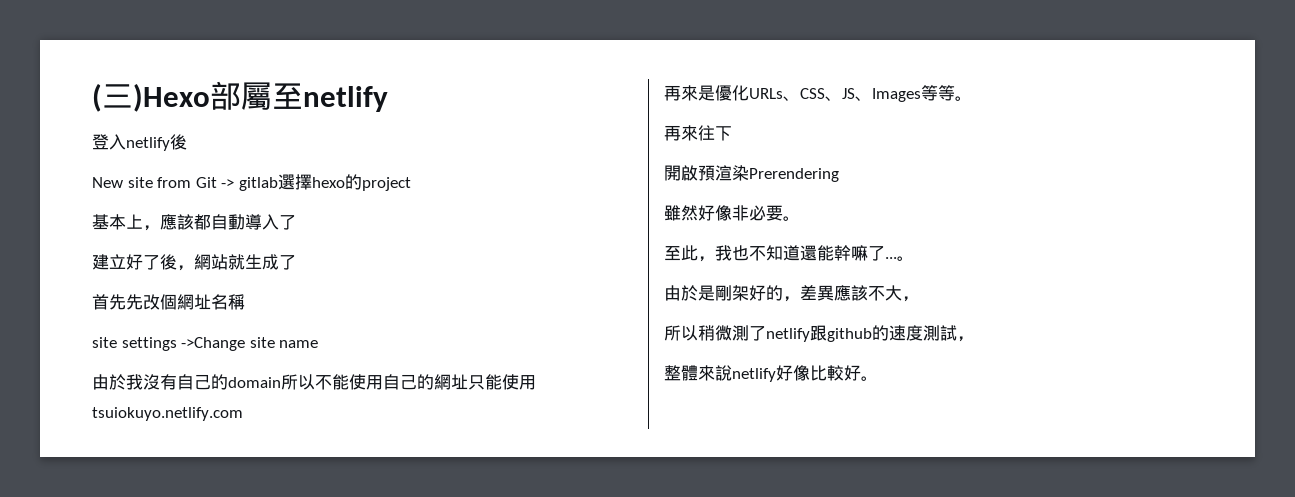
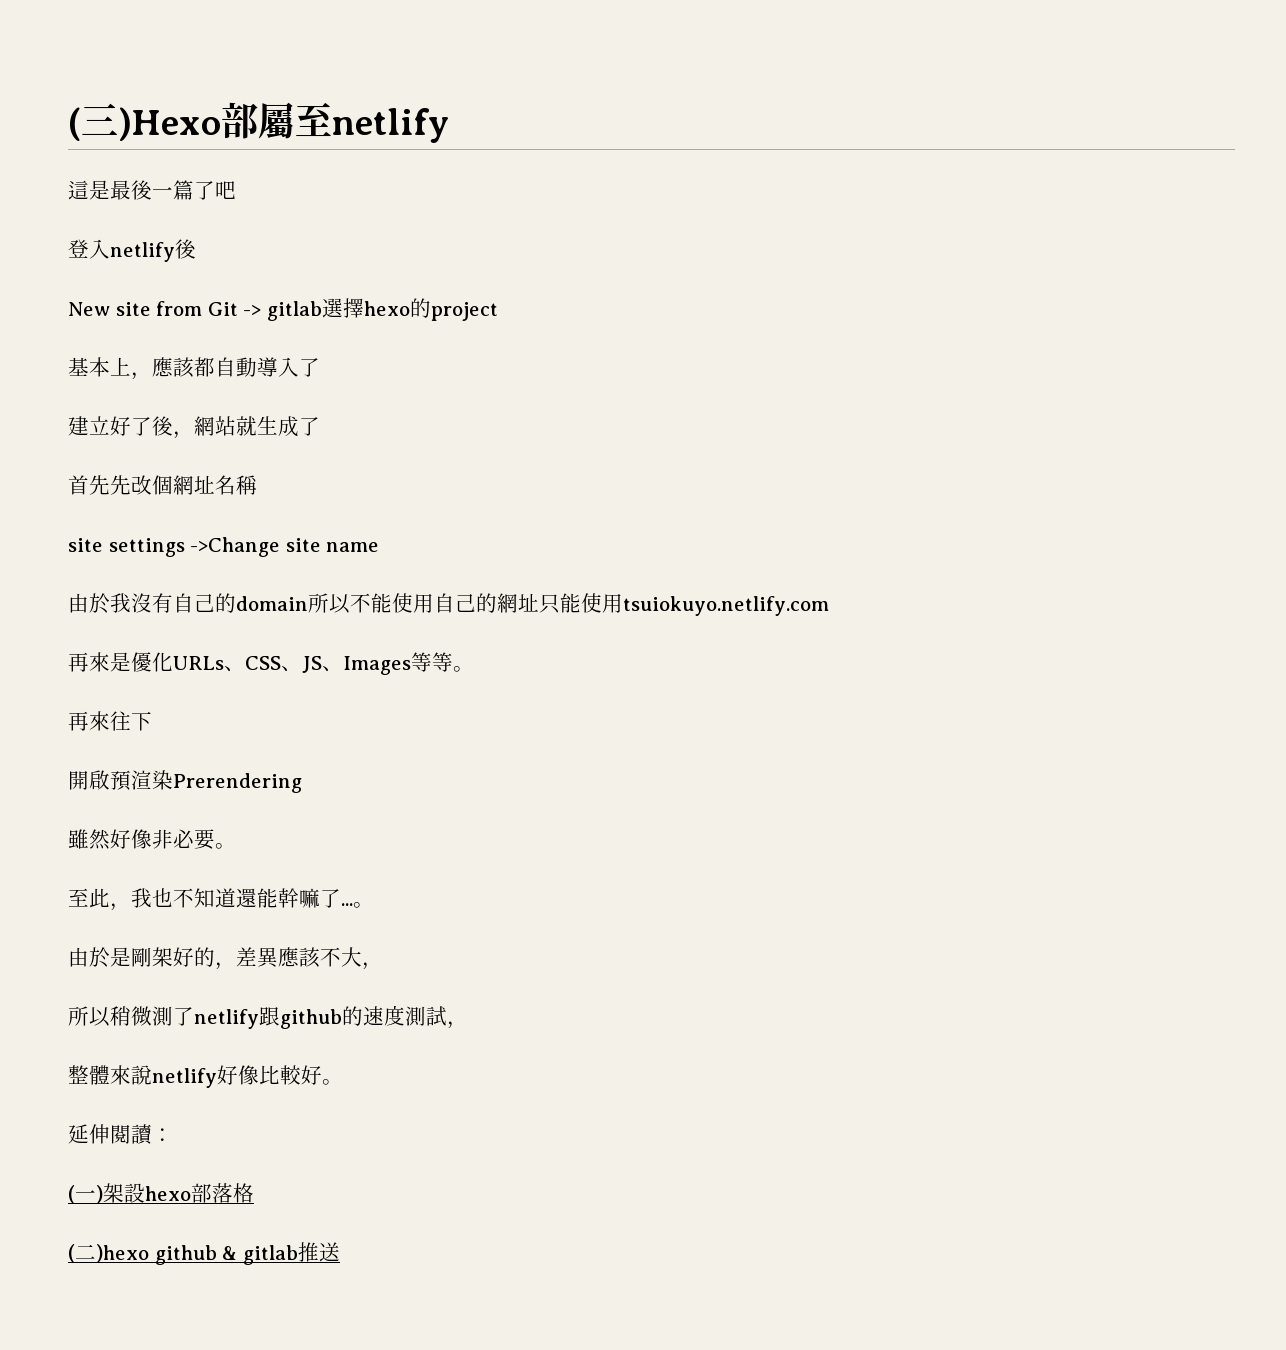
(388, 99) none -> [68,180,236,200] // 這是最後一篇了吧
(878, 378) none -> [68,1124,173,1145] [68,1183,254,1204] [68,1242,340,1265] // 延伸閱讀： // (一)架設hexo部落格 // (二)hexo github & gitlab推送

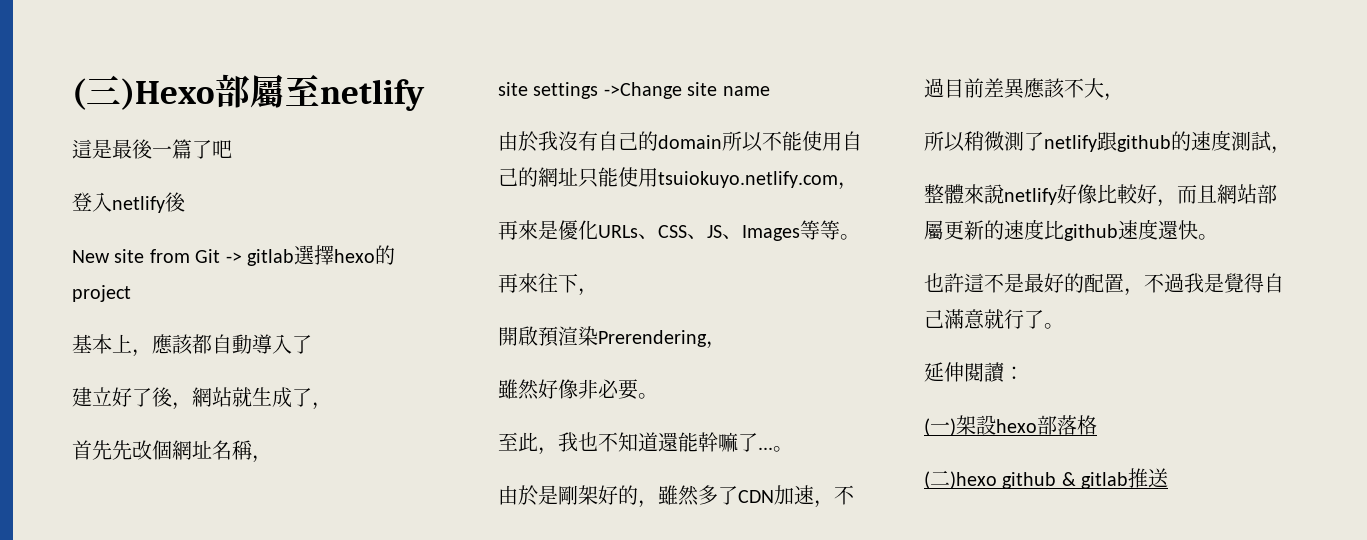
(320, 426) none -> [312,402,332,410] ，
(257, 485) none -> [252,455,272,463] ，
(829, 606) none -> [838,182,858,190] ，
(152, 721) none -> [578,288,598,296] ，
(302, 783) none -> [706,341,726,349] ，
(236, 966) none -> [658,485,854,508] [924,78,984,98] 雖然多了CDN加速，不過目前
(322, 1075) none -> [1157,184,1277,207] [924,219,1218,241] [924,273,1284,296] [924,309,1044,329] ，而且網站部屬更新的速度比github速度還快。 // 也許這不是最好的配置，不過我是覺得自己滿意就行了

_ _ _

Exercise requirements → Copy the preceding data in full and word for word, dropping its pictures.

Your solution →
(388, 99) none -> [68,180,236,200] // 這是最後一篇了吧
(878, 378) none -> [68,1124,173,1145] [68,1183,254,1204] [68,1242,340,1265] // 延伸閱讀： // (一)架設hexo部落格 // (二)hexo github & gitlab推送

(320, 426) none -> [312,402,332,410] ，
(257, 485) none -> [252,455,272,463] ，
(829, 606) none -> [838,182,858,190] ，
(152, 721) none -> [578,288,598,296] ，
(302, 783) none -> [706,341,726,349] ，
(236, 966) none -> [658,485,854,508] [924,78,984,98] 雖然多了CDN加速，不過目前
(322, 1075) none -> [1157,184,1277,207] [924,219,1218,241] [924,273,1284,296] [924,309,1044,329] ，而且網站部屬更新的速度比github速度還快。 // 也許這不是最好的配置，不過我是覺得自己滿意就行了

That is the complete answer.